### [Written request 1]
In the account of the deer hunt, what bullet and muzzle velocity does the author's load use?

### [Selected excerpt]
This past weekend, my hunting partner, his dad, and I made our annual pilgrimage to central Oregon for our deer hunt. We hunt is the Maupin Unit, in and around the town of Grass Valley. Hardly anyone puts in for this unit as it’s 98% private land. But we’re fortunate to know a few of the ranchers who are willing to open their homes to us for a long weekend.

Saturday morning, we were up before first light and took off to some of the areas we know that have held deer in the past. We parked and hiked in, rifles in hand, in search of “one buck deer with visible antler.” Mile after mile, the sound of our boots and truck tires yield only what we call “propeller heads” or props for short; mule deer swiveling their ears resembling slow propellers.

I’m shooting my Savage Model 16 stainless in .300 short mag. using a 300-yard zero. I’m shooting 200 grain Hornady ELD-X bullets at 2,770 fps. This load holds to a half minute for me. Here’s a typical 5-shot group:

On about our fifth or sixth walkabout, we ran across a herd of five deer. I spotted one buck in the group through my binos and lasered him at 330 yards. The other guys told me he’s too small, hold off, he’s not big enough, etc.

### [Stored records]
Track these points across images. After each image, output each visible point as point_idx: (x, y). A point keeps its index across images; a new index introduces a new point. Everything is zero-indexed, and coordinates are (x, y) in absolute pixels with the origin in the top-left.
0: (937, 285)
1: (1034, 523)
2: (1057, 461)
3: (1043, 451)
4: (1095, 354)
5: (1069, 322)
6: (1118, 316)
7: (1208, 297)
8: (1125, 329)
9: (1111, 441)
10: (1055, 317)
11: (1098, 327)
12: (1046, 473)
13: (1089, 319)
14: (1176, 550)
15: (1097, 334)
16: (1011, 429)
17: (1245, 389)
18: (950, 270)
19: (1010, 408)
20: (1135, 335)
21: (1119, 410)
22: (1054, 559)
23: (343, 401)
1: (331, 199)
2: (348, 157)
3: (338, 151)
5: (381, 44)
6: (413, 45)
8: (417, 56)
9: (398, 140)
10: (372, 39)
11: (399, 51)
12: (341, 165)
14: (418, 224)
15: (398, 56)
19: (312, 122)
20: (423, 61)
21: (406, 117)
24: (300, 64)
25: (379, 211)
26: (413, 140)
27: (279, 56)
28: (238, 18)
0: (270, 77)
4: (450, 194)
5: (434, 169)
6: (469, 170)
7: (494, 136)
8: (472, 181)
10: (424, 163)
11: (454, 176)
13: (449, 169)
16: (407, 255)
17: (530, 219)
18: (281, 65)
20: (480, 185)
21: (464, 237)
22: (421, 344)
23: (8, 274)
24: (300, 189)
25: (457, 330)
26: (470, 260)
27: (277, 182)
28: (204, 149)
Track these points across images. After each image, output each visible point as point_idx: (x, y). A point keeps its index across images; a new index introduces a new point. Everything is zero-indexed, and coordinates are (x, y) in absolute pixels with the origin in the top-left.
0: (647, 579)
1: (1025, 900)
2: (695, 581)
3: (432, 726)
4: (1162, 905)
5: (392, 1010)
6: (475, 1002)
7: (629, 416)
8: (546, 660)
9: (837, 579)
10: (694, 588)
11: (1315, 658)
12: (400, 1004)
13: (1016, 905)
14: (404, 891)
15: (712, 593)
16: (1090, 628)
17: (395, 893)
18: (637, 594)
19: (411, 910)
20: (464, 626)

### [Written request 2]
Reproduce the records from their start down through the line containing "21: (406, 117)", both included, with "top-left" changed to "upper-left" and nothing else altered; provide only those lines.

### [Task result 1]
The load uses 200 grain Hornady ELD-X bullets at 2,770 fps.

### [Task result 2]
Track these points across images. After each image, output each visible point as point_idx: (x, y). A point keeps its index across images; a new index introduces a new point. Everything is zero-indexed, and coordinates are (x, y) in absolute pixels with the origin in the upper-left.
0: (937, 285)
1: (1034, 523)
2: (1057, 461)
3: (1043, 451)
4: (1095, 354)
5: (1069, 322)
6: (1118, 316)
7: (1208, 297)
8: (1125, 329)
9: (1111, 441)
10: (1055, 317)
11: (1098, 327)
12: (1046, 473)
13: (1089, 319)
14: (1176, 550)
15: (1097, 334)
16: (1011, 429)
17: (1245, 389)
18: (950, 270)
19: (1010, 408)
20: (1135, 335)
21: (1119, 410)
22: (1054, 559)
23: (343, 401)
1: (331, 199)
2: (348, 157)
3: (338, 151)
5: (381, 44)
6: (413, 45)
8: (417, 56)
9: (398, 140)
10: (372, 39)
11: (399, 51)
12: (341, 165)
14: (418, 224)
15: (398, 56)
19: (312, 122)
20: (423, 61)
21: (406, 117)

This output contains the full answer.